Riesz type criteria for $L$-functions in the Selberg class

TL;DR

This paper develops generalized Riesz-type criteria for the Grand Riemann Hypothesis within the Selberg class of $L$-functions, providing new sufficient and necessary conditions without relying on the Ramanujan hypothesis.

Contribution

It introduces a novel criterion for GRH applicable to a broad class of $L$-functions and constructs a subclass with a necessary criterion, extending classical identities to this setting.

Findings

Established a sufficient criterion for GRH for Selberg class $L$-functions.

Constructed a subclass of the Selberg class with a necessary GRH criterion.

Derived new identities and transformation formulas involving Meijer $G$-functions.

Abstract

We formulate a generalization of Riesz-type criteria in the setting of $L$-functions belonging to the Selberg class.
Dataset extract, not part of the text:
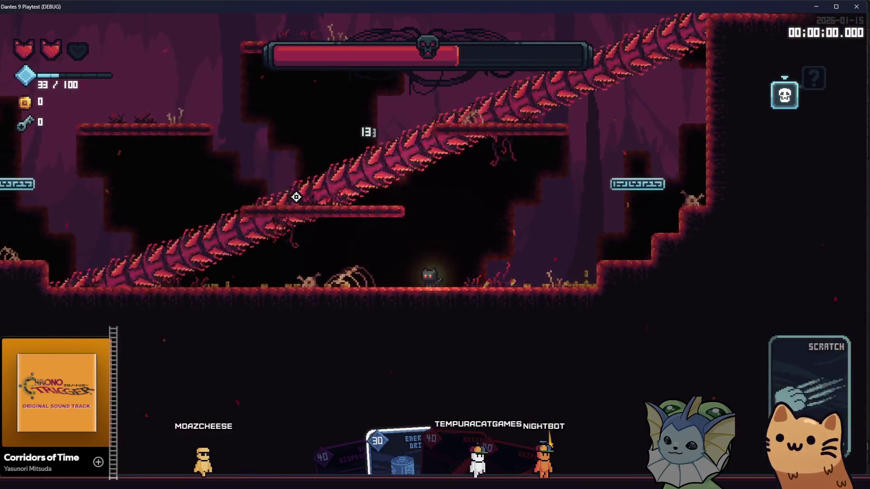
Jump to the higher platform to knife the boss, then slash and shoot it from the middle platform.
{"action": "left_click", "coordinate": [297, 208]}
We obtain a criterion which is sufficient for the Grand Riemann Hypothesis (GRH) for $L$-functions satisfying axioms of the Selberg class without imposing the Ramanujan hypothesis on their coefficients. We also construct a subclass of the Selberg class and prove a necessary criterion for GRH for $L$-functions in this subclass. Identities of Ramanujan-Hardy-Littlewood type are also established in this setting, specific cases of which yield new transformation formulas involving special values of the Meijer $G$-function of the type $G^{n \ 0}_{0 \ n}$.